I oto teraz, po latach, skutki pierwszego zlecenia odczuwam takie same. Stawiam tezę, że zmieniły się głowne postaci ale psów, poszukujących takich, którzy się zainteresują tematem, jest wciąż pełno.
I jak mantrę powtarzam, że teraz taka łatwa jest inwigilacja. Tak łatwo zatruc komuś życie. Jestem tego przykładem od wielu lat. A jednak, im więcej mija czasu, im ich działania są bardziej dotkliwe i przykre, moja więź z żywym Bogiem jest coraz głębsza. Widzę Go lepiej, wyraźniej i cieszę się, że mogę iść za Nim. Biblia jak sama mówi, jest światłem w moim życiu. Słowo z niej płynące sprawia otwarty umysł, radość i pokój. I po mimo odczuwanego czasem smutku, po mimo próby sterowania moim myśleniem, twierdzę, że depresja nie istnieje w życiu człowieka, który czerpie z Boga. Czyli w moim.
I kiedy tak siedzę na moim porannym tarasie, sączę powoli kawę z makowej filiżanki, patrzę na piękno Bożego stworzenia, czasem czując w ustach piach porażki, dziękuję Bogu z całego serca za wszystko, co, zrobił dla mnie. I nawet wtedy, kiedy w tej kawie rozpływają się słone łzy smutku, moje serce jest pełne wdzięczności bo przecież i tak wszystko jest przejściowe. Nic nie trwa wiecznie.
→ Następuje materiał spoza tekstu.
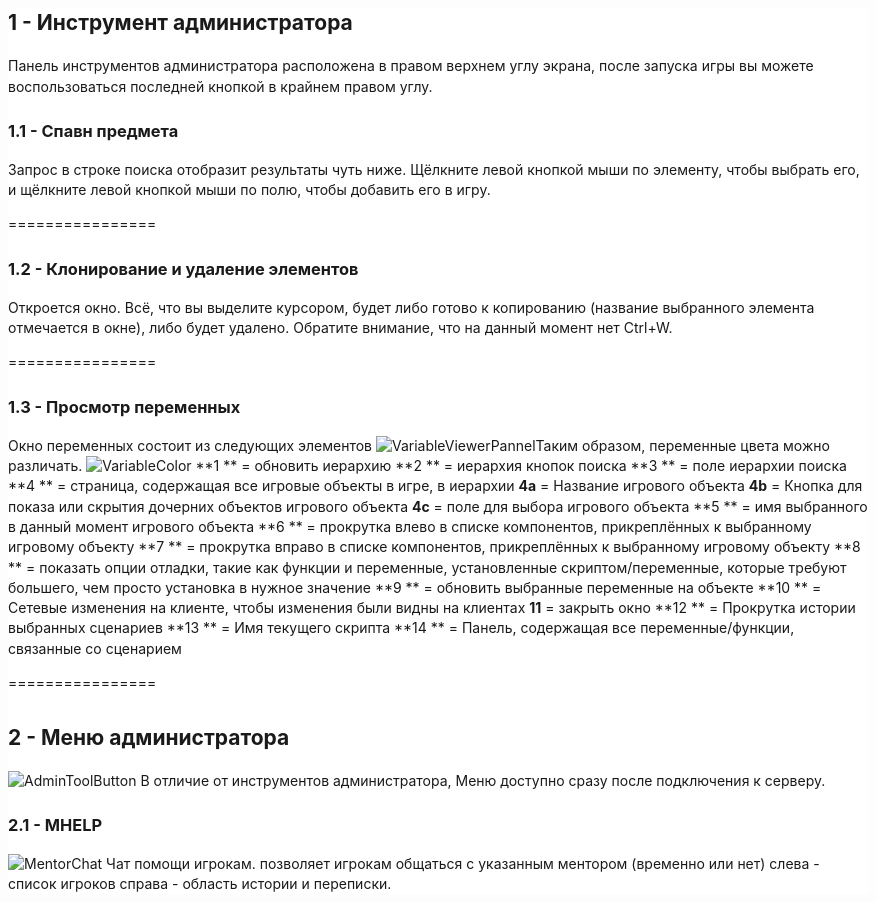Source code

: ## 1 - Инструмент администратора
Панель инструментов администратора расположена в правом верхнем углу экрана, после запуска игры вы можете воспользоваться последней кнопкой в крайнем правом углу.

### 1.1 - Спавн предмета ###
Запрос в строке поиска отобразит результаты чуть ниже.
Щёлкните левой кнопкой мыши по элементу, чтобы выбрать его, и щёлкните левой кнопкой мыши по полю, чтобы добавить его в игру.

================

### 1.2 - Клонирование и удаление элементов ###
Откроется окно. Всё, что вы выделите курсором, будет либо готово к копированию (название выбранного элемента отмечается в окне), либо будет удалено.
Обратите внимание, что на данный момент нет Ctrl+W.

================

### 1.3 - Просмотр переменных ###
Окно переменных состоит из следующих элементов
![VariableViewerPannel](https://i.imgur.com/eGwefyk.png)Таким образом, переменные цвета можно различать.
![VariableColor](https://i.imgur.com/jsMibs1.png)
**1 ** = обновить иерархию
**2 ** = иерархия кнопок поиска
**3 ** = поле иерархии поиска
**4 ** = страница, содержащая все игровые объекты в игре, в иерархии
**4a** = Название игрового объекта
**4b** = Кнопка для показа или скрытия дочерних объектов игрового объекта
**4c** = поле для выбора игрового объекта
**5 ** = имя выбранного в данный момент игрового объекта
**6 ** = прокрутка влево в списке компонентов, прикреплённых к выбранному игровому объекту
**7 ** = прокрутка вправо в списке компонентов, прикреплённых к выбранному игровому объекту
**8 ** = показать опции отладки, такие как функции и переменные, установленные скриптом/переменные, которые требуют большего, чем просто установка в нужное значение
**9 ** = обновить выбранные переменные на объекте
**10 ** = Сетевые изменения на клиенте, чтобы изменения были видны на клиентах
**11** = закрыть окно
**12 ** = Прокрутка истории выбранных сценариев
**13 ** = Имя текущего скрипта
**14 ** = Панель, содержащая все переменные/функции, связанные со сценарием


================
## 2 - Меню администратора ##
![AdminToolButton](https://i.imgur.com/u6dFEtq.png)
В отличие от инструментов администратора, Меню доступно сразу после подключения к серверу.

### 2.1 - MHELP ##
![MentorChat](https://i.imgur.com/Kgewtjp.png)
Чат помощи игрокам.
позволяет игрокам общаться с указанным ментором (временно или нет)
слева - список игроков
справа - область истории и переписки.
Oprócz nadziei, oprócz życia wiecznego, które jest zawarte w zbawieniu mojej duszy.
Piszę to wszystko, ponieważ w dzisiejszym czasie jest wielu ludzi potrzebujących pokrzepienia. Ludzi, którym wydaje się, że są samotni, porzuceni i nie ma dla nich nadziei. Wszystko to niczym krzywe zwierciadło oszukuje takich ludzi, sprawiając utratę nadziei, brak radości i sięganie do drzwi, za którymi istotnie jest płacz i zgrzytanie zębów w poczuciu strachu, smutku i samotności. Chcę powiedzieć, że Biblia jest źródłem nadziei dla wszystkich, którzy traktują jej Słowo serio.
Myślę, że skoro w wirtualnej przestrzeni jest tyle różnej treści, być może moje słowa sprawią w kimś otuchę i chęć przyjaźni z Bogiem. Wokół siebie widzę codziennie ludzi, którzy podążają za mną na zlecenie, monitorują każdy mój krok. Inni robią rzeczy, które sprawiają moje życie trudniejszym. Nie zmienia to jednak mojego kierunku. Czasem w poczuciu porażki i smutku padam na kolana, sama jednak mówię, że dzięki Bogu nigdy nie upadłam na twarz w poczuciu beznadziei, smutku i złych rzeczy. I to jest sukces. Mam też wokół siebie ludzi, którzy tylko patrzą, co zrobię. Nie bądź widzem. Weź Biblię i poszukaj Boga jako nadziei.